ブック・レヴュー


SF旅物語のきわめつけはこれだ

  旅心をくすぐるようなSF小説をご紹介することになった。
 SFにおける旅などというものは、まずもって実際には行けそうにもないところの旅であるから、このようなところに行けたらおもしろかろうなあ。でも行かれるわけがないなあ。そういう旅が描かれるのだ。
 で、リストアップをはじめたら、これがまた困った。SFはつまり異世界を描いたものがほとんどで、何を紹介したって旅だと強弁すれば「そうかもしれん」ということになってしまう。たとえば、A・C・クラークの「二○○一年宇宙の旅」(ハヤカワ文庫SF)というタイトルにそのものずばり「旅」という言葉の入っている小説がある。しかし、これを「旅を楽しむ」小説だと紹介していいものかどうか。月に現れた謎の石版。進化の秘密を解くために木星探査に行く主人公たち。その途中で起こるコンピューターの反乱。確かに面白い小説である。だが、これを読んで木星や月に行きたいと思うか。思わんでしょう。それこそ新幹線で東京に行って仕事して帰ってくる出張というのとたいして違わんではないか。違うという人もいるかもしれないけれど、旅心をくすぐってはくれないぞ。
 ここはやはり、目的地があって、そこへ到達する過程で現地の人々などとその土地ならではというように事件に遭遇し、というようなシチュエーションがほしいところだ。
 で、私がまず一番におすすめするのは筒井康隆「旅のラゴス」(新潮文庫)。設定がいい。
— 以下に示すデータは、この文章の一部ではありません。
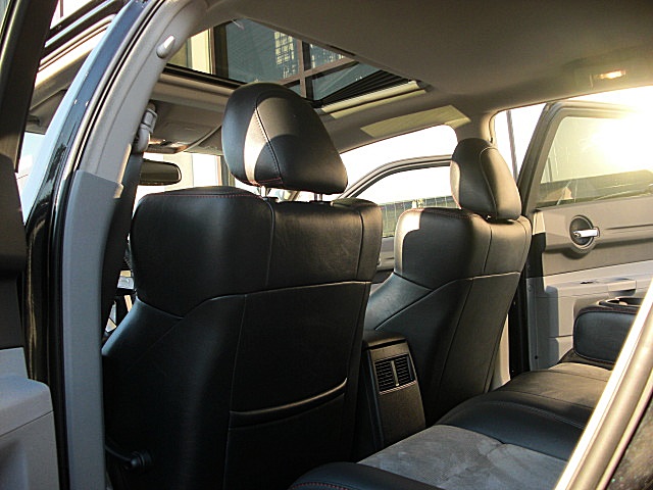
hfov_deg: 51.4
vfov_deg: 39.7
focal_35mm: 36
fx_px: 679
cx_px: 326
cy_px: 245
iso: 100
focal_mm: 6.3
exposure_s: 1/100
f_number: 2.8
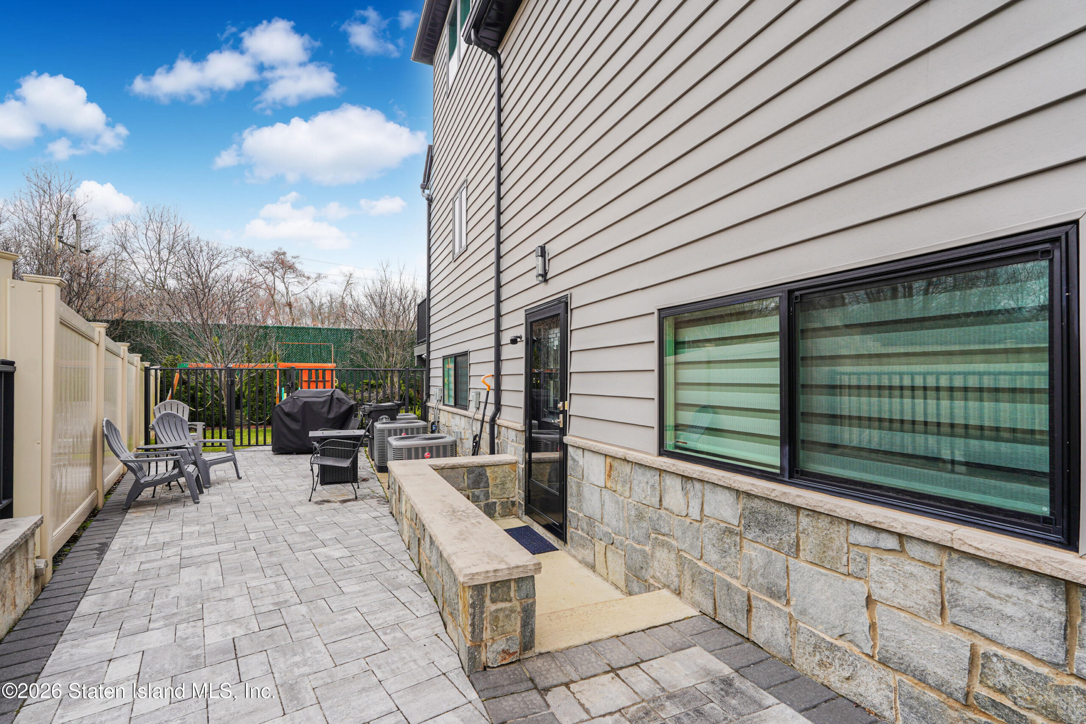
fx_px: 483
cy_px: 362
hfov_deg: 96.7
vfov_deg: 73.8
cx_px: 543
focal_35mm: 16
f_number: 6.3
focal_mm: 16
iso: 100
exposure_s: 1/100
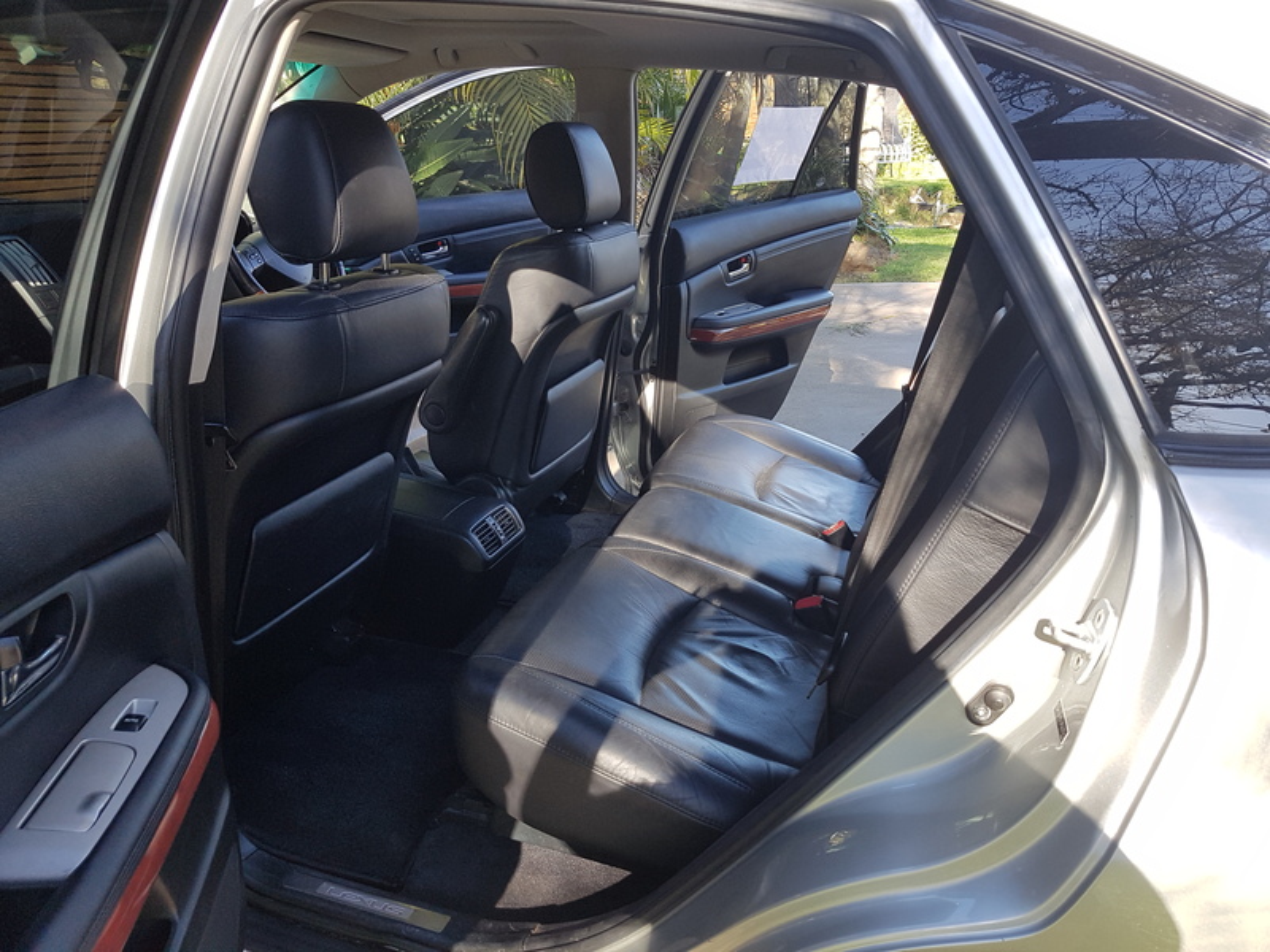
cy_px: 476
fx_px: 954
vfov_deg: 53.1
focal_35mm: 26
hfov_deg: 67.3
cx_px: 635
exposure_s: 1/197
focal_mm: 4.2
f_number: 1.7
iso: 50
かつて地球から宇宙船で移住してきた人々の子孫たちが住む星で、失われてしまった文明を探し求める旅をするのが、主人公ラゴス。恋をし、奴隷商人に売られ、過去の文明の記録を発見し、王国を作ってそこの国王になり、そこから脱出して再び故郷にもどり、失われた文明を復活させたあと、恋する女の消息を訪ねて再び旅に出る。生涯を旅とともに過ごし、波瀾万丈の体験をする。
 主役はラゴスではない。旅そのものだ。だから、タイトルも「ラゴスの旅」ではなく「旅のラゴス」なのだ。
 トマス・M・ディッシュ「いさましいちびのトースター」(ハヤカワ文庫SF)もはずせない。ここで旅をするのはトースター、電気毛布、電気スタンド、電気掃除機、時計という家電製品たちだ。別荘に置き去りにされた彼らは、主人の本宅に向かって旅立つ。森の中で雷雨に見舞われたり、泥棒に拾われて捨てられそうになったり、様々な困難を彼らのもつ能力を組み合わせて切り抜け、とうとう主人の家にたどり着く姿は感動的だ。実はこのシチュエーションは猫と犬の三匹が旅をするシーラ・バンフォード「信じられぬ旅」(集英社文庫)といっしょだったりするんだけどね。なお、これには「いさましいちびのトースター火星へ行く」(早川書房)という続編がある。
 SFだったら、時間旅行、宇宙旅行は欠かせない。集大成みたいなのがあるぞ。スタニフワフ・レム「泰平ヨンの航星日記」(ハヤカワ文庫SF)だ。これはSF版「ほら男爵の冒険」とも呼ばれる作品で、稀代の冒険家で大科学者である泰平ヨンが自らの旅を回想する形で語られる。奇想天外な宇宙人たちとの交流を語ったかと思うと、人類の歴史を理想的なものに変えようとしてみたり、SF的空想力をフル回転させて描かれる旅の記録なのだ。旅の醍醐味が未知なるものとの遭遇にあるとすれば、本書などはまさにそういった旅心をくすぐってくれる傑作といっていいだろう。本書は現在では入手が難しいので、古書店などで探してみて下さい。
 アイザック・アシモフ「ミクロの決死圏」(ハヤカワ文庫SF)は反対に人間の体内へ旅をする物語。ミクロ化された医師たちが科学者の脳を手術するために人間の体に入る。動脈から静脈、心臓に肺、リンパ管から内耳を経て脳内へと人体をめぐる旅はSFでなければ描けないものだ。心臓の弁を通り抜けたり白血球から逃れたりと、その体内の描写は一度ミクロ化して人体に入ってみたくなるほど。映画とはまた違った小説ならではの面白さを楽しめる。
 とにかくSFの旅は、我々が現実では味わえない楽しさを提示してくれること、これに尽きる。日常の世界を脱して空想の世界に旅をする。そういう意味ではSFというジャンル全体が、私たちの旅心をくすぐってくれるといえるのかもしれない。

(「本の雑誌」1999年12月号掲載)

附記
 「本の雑誌」の特集「旅に出よう!」で初めて同誌からの依頼を受けることになった。それまでは読者投稿欄に何度か掲載されていたのだが、依頼原稿となるとかなり緊張してしまい、ちょっと肩肘張った文章になってしまった。SF専門誌以外に初めて書いたわけだが、やはり専門誌に書くのとは違うという意識が強すぎたのかもしれない。